• WHAT IS EXPECTED:
Could you copy exactly the lines below from the one with "Table 3. Importance" to the one with "Table 1. Physical", inclusive, leaving out any pictures?

• INFORMATION GIVEN:
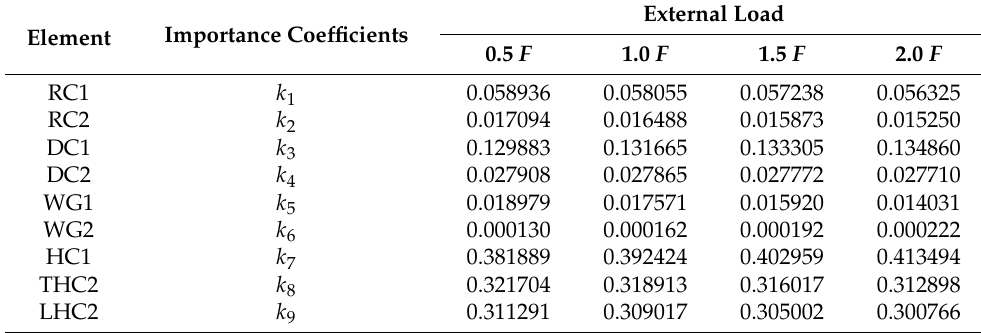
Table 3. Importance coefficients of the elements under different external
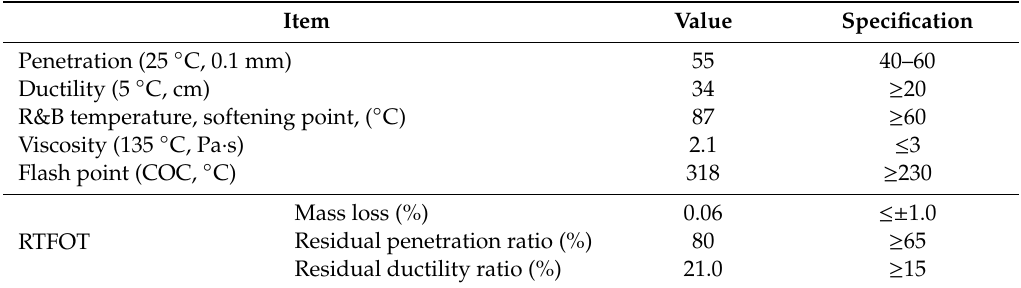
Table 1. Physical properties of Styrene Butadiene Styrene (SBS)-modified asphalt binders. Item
* * *
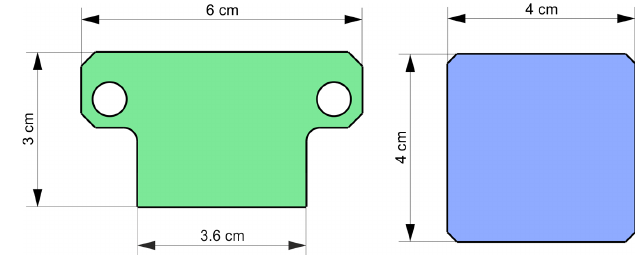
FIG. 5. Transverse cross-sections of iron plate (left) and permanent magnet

• ANSWER FOR THIS EXERCISE:
Table 3. Importance coefficients of the elements under different external
Table 1. Physical properties of Styrene Butadiene Styrene (SBS)-modified asphalt binders. Item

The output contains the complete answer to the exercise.